Analogue’s Super NT and Mega SG hardware revives the Super NES and SEGA Genesis, respectively. Each one comes with fantastic, freshly-designed cases that are smaller and more appealing than the originals, while still being fully compatible with original game cartridges and controllers. And yeah, you can use those 30-year-old, dusty controllers all you want…but these clones also come with brand new wireless replicas from 8BitDo, which has already cemented its reputation as an excellent retro hardware supplier. And of course, each one will output your original games in glorious 1080p over an HDMI cable.
These refreshed replicas are pricey at $190 each (in various colors, with an included wireless controller), but make a fantastic gift for someone you know still plays their classic games. Make note: the Genesis-style Mega SG is in pre-order and won’t ship until April 2019, but the Super NT is shipping now. The original design, the NES-playing NT mini, is out of stock…but it’s almost $500 due to an all-metal body, so it’s probably out of gift range for a lot of buyers anyway.

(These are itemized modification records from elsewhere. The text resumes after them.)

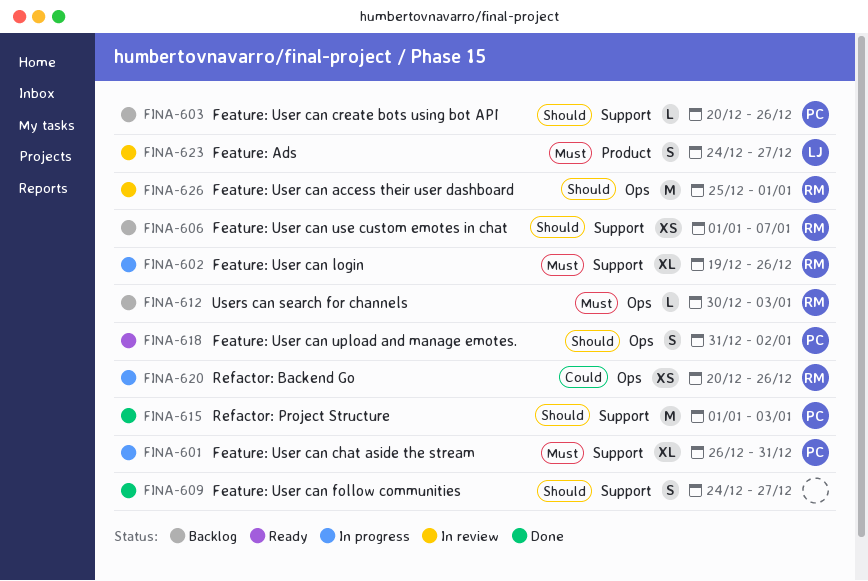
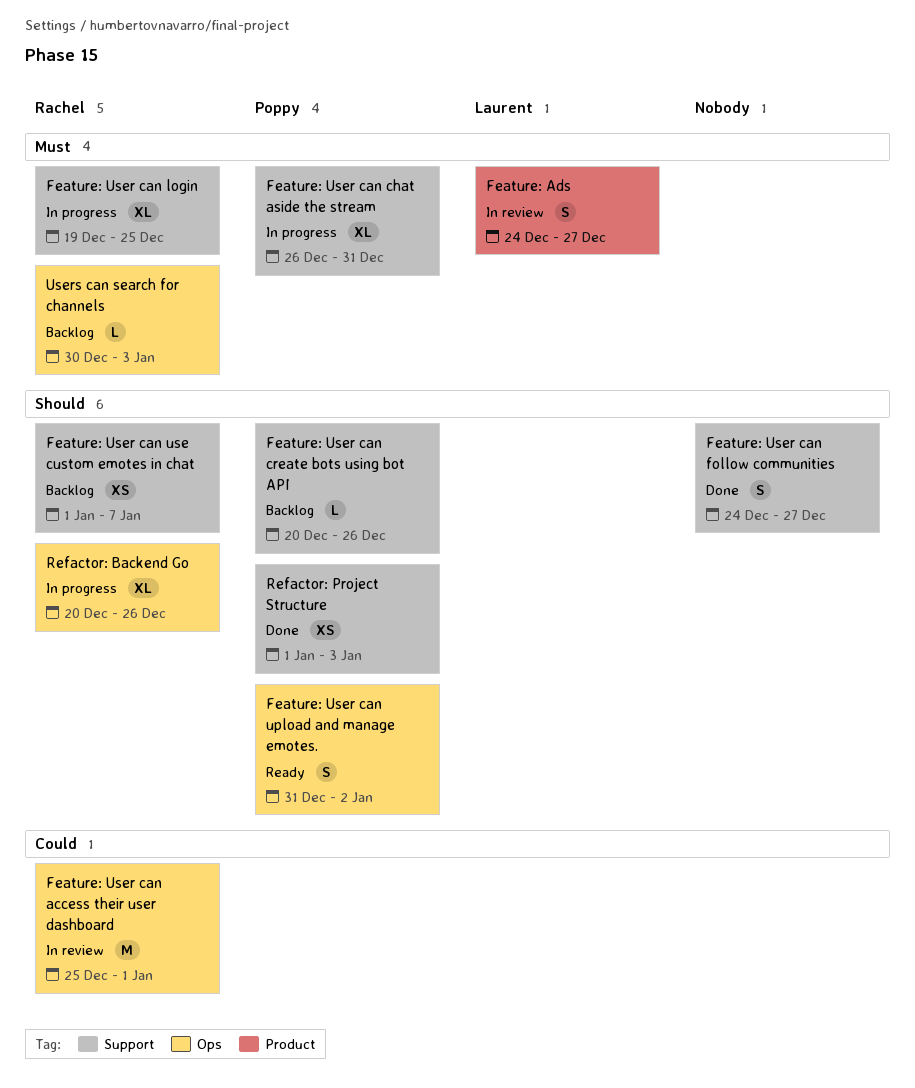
Feature: User can access their user dashboard, priority: Should -> Could
Feature: User can login, due: Dec 26 -> Dec 25
Refactor: Backend Go, priority: Could -> Should
Refactor: Backend Go, estimate: XS -> XL
Refactor: Project Structure, estimate: M -> XS

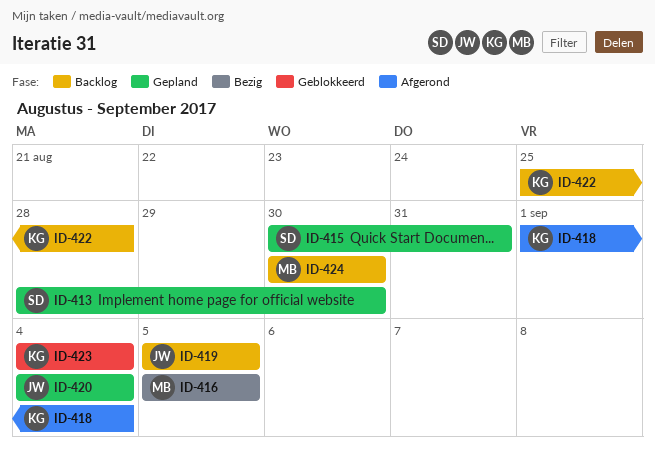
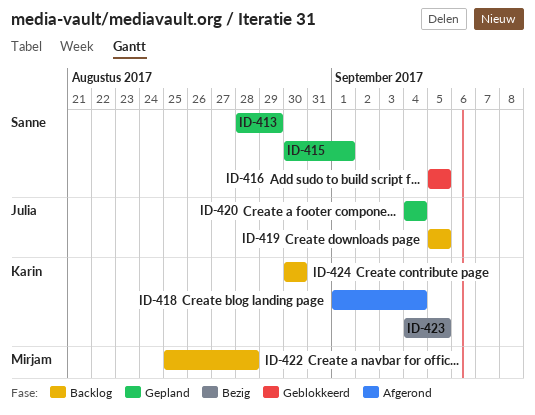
ID-413, due: Aug 30 -> Aug 29
ID-415, due: Aug 31 -> Sep 1
ID-416, status: Bezig -> Geblokkeerd
ID-416, owner: Mirjam -> Sanne
ID-422, owner: Karin -> Mirjam
ID-423, status: Geblokkeerd -> Bezig
ID-423, due: Sep 4 -> Sep 5
ID-424, owner: Mirjam -> Karin

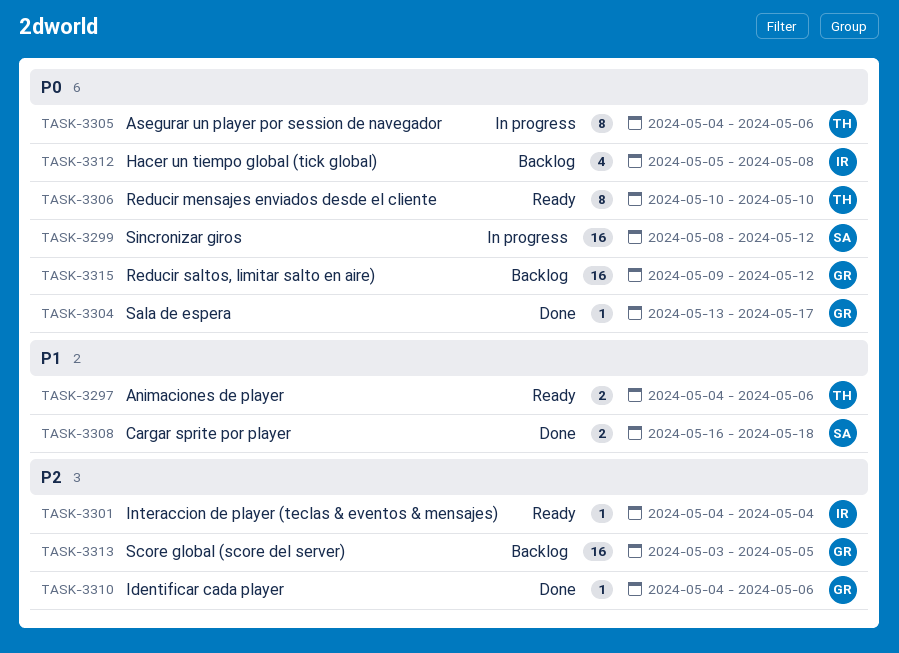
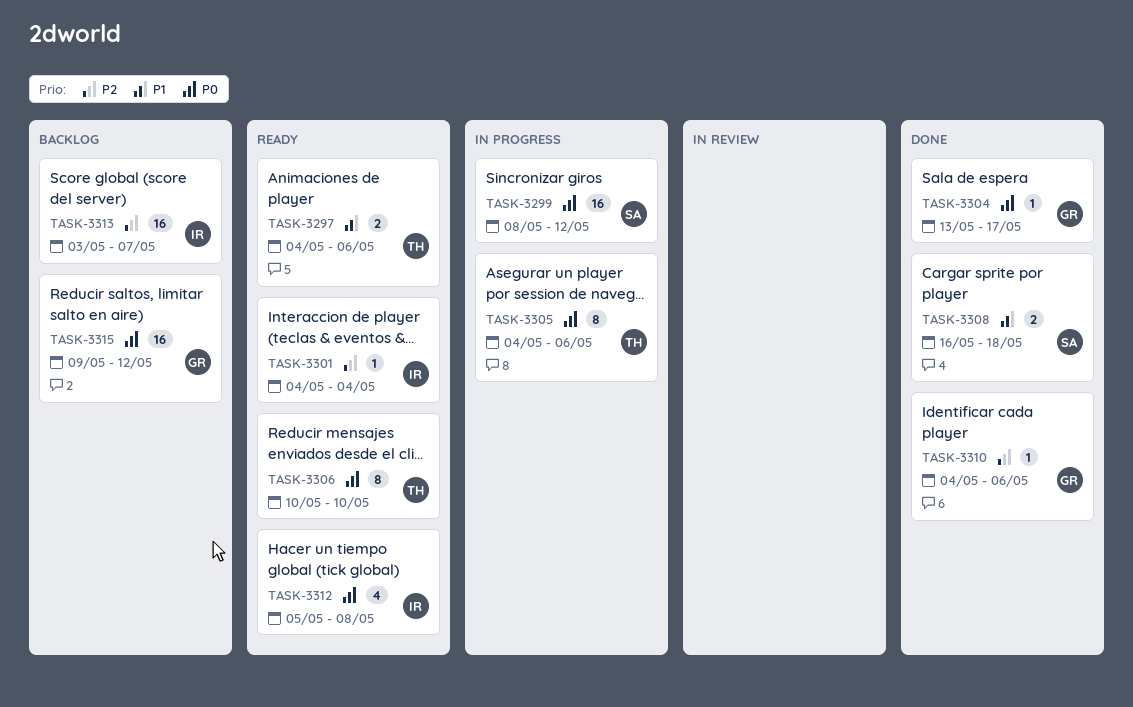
TASK-3312, status: Backlog -> Ready
TASK-3313, owner: GR -> IR
TASK-3313, due: May 5 -> May 7

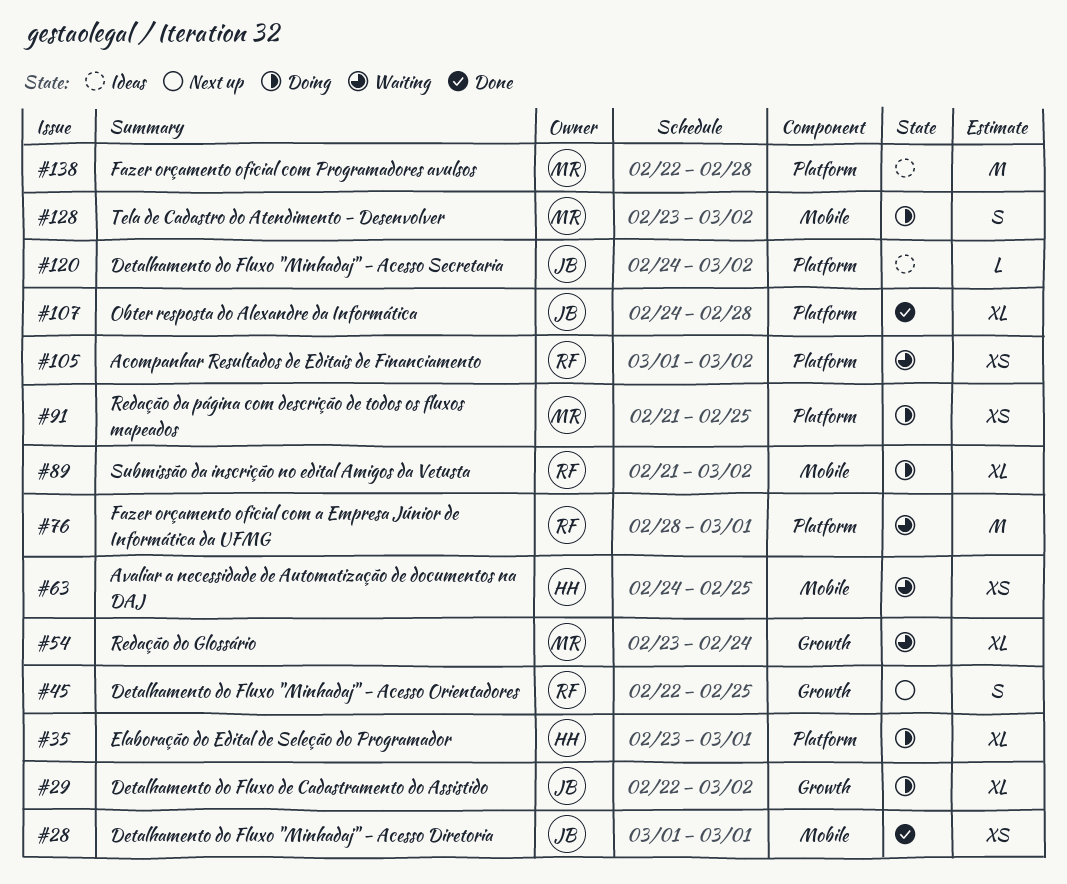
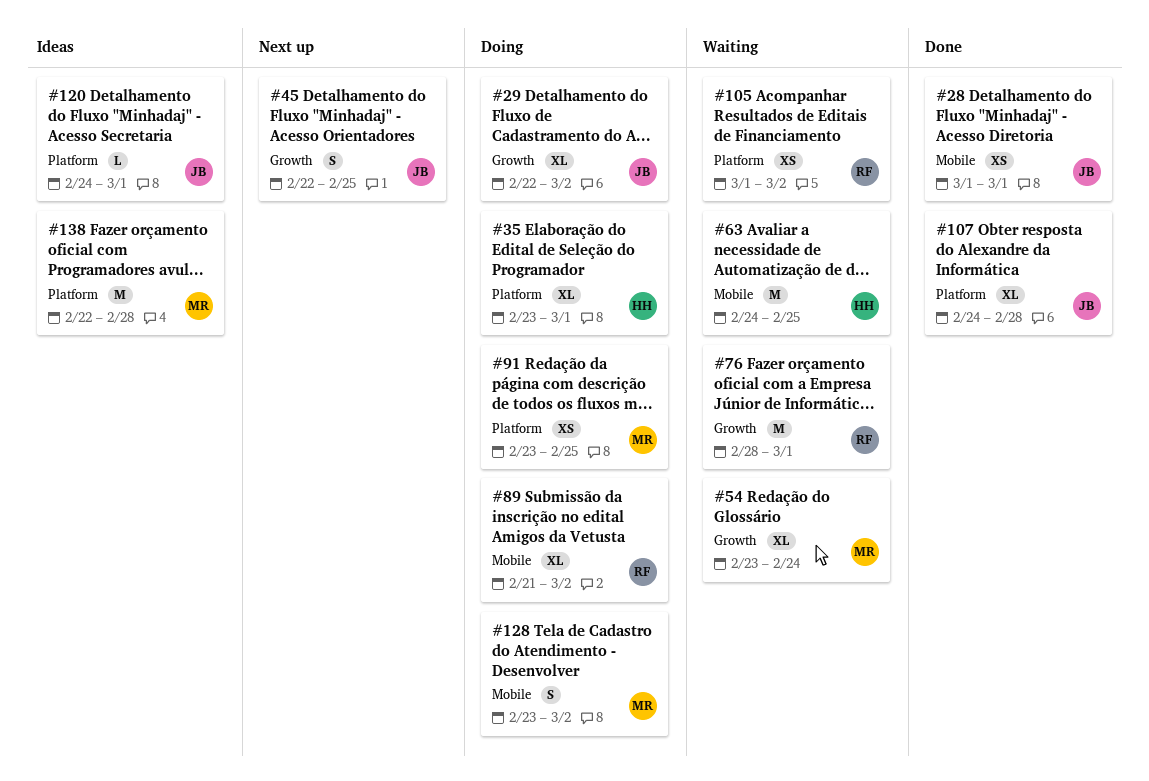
#45, owner: RF -> JB
#63, estimate: XS -> M
#76, label: Platform -> Growth
#91, start: Feb 21 -> Feb 23
#120, due: Mar 2 -> Mar 1

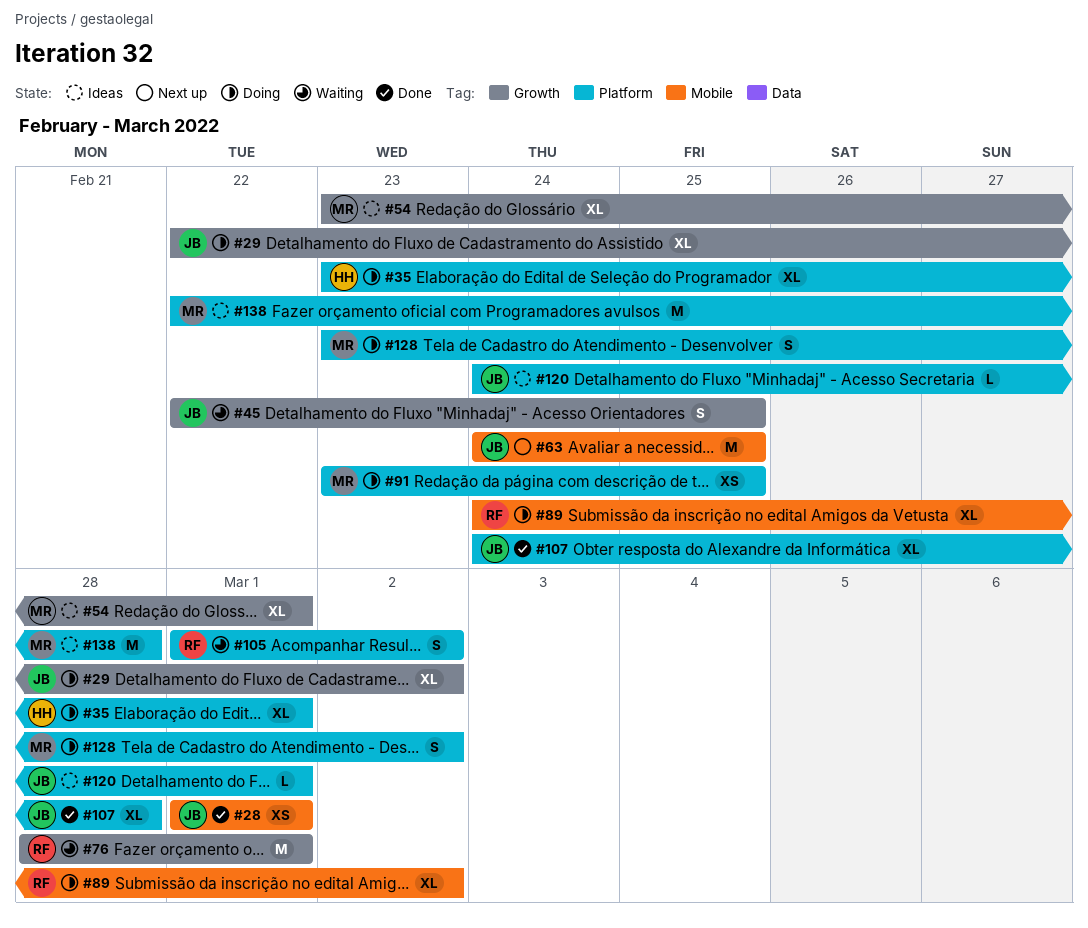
#45, status: Next up -> Waiting
#54, status: Waiting -> Ideas
#54, due: Feb 24 -> Mar 1
#63, status: Waiting -> Next up
#63, owner: HH -> JB
#89, start: Feb 21 -> Feb 24
#105, estimate: XS -> S
#128, label: Mobile -> Platform

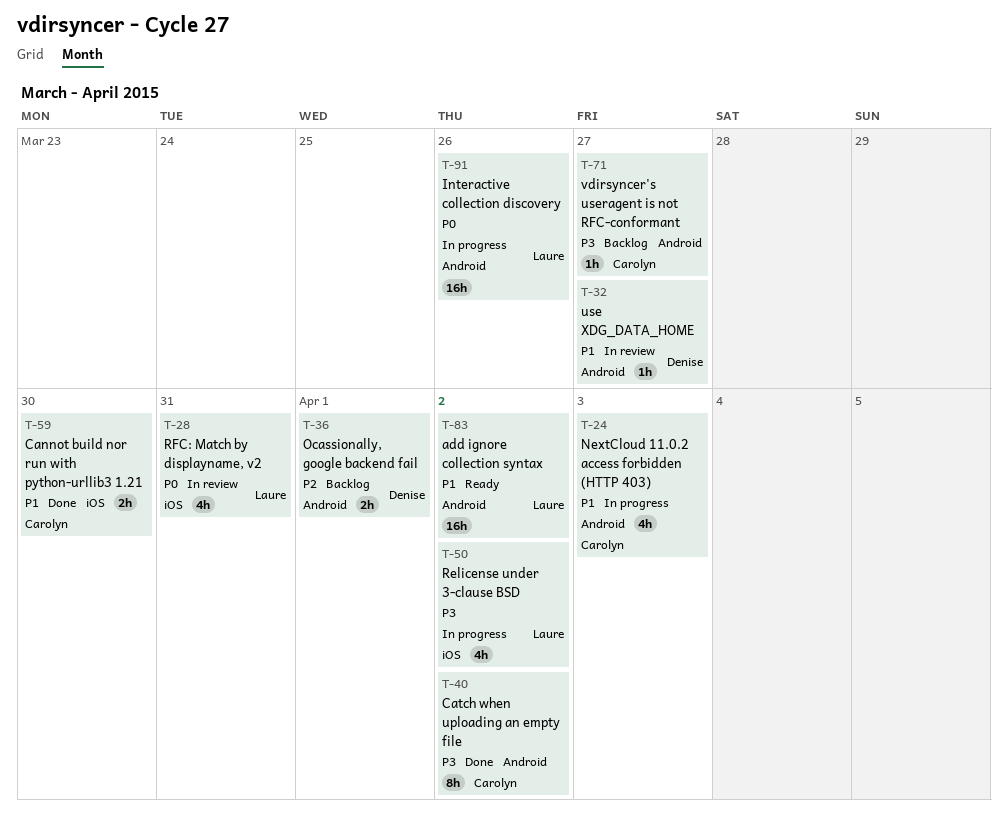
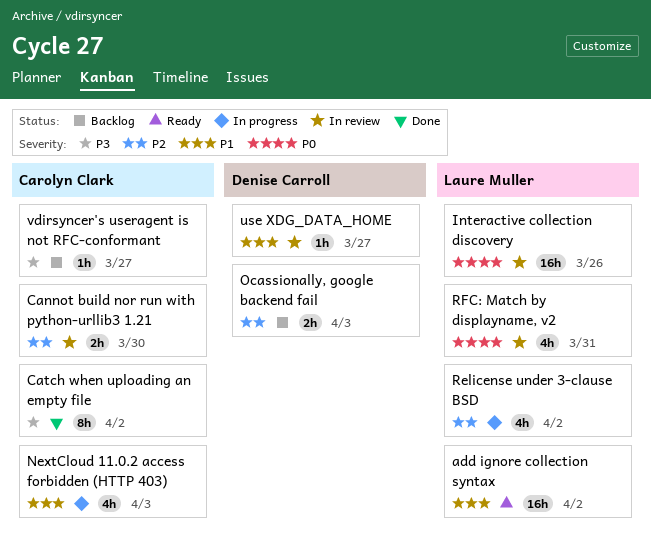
Cannot build nor run with python-urllib3 1.21, status: Done -> In review
Cannot build nor run with python-urllib3 1.21, priority: P1 -> P2
Interactive collection discovery, status: In progress -> In review
Ocassionally, google backend fail, due: Apr 1 -> Apr 3
Relicense under 3-clause BSD, priority: P3 -> P2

Looking for something a little more personal? Then go with the original. Enterprising do-it-yourselfers have been making homemade retro consoles out of the Raspberry Pi mini-computer for years. It’s a fantastic setup with enough power to play game ROMs up to around the PlayStation (one) era, and with a big enough MicroSD card, you can fit hundreds or even thousands of ROMs on there. Wireless and wired controllers are easy to work with, too, and you can even find plastic cases that mimic classic consoles.
Putting a Raspberry Pi together, loading up the emulation software, and tracking down the ROMs is tricky and time-consuming, about on the level of rooting your iPhone or running a custom Android ROM. But there are tons of guides available (may we suggest our sister site How-To Geek?), and open source developers have made fantastic interfaces for the emulator packages. It doesn’t hurt that you can put together a Raspberry Pi, a custom case, a controller, and a MicroSD card loaded with the classic game ROMs of your choosing for well under $100.
If the Raspberry Pi seems a little intimidating to you, there’s a pricier but more mainstream option: the NVIDIA SHIELD. This Android-powered set-top box is basically a beefed-up Roku, but it has the hardware oomph and the easy-to-use interface you’re looking for. The SHIELD has access to the Google Play Store, where you can find dozens of emulators for every classic console, and you can load up game ROMs directly off a USB drive and store them to the internal drive.
The “Gaming Edition” comes with a very good NVIDIA controller, though you can also use USB and Bluetooth controllers from third parties. Best of all, the SHIELD is powerful enough to run even some GameCube and Wii games. It also happens to be the best stand-alone streaming box on the market—a nice bonus.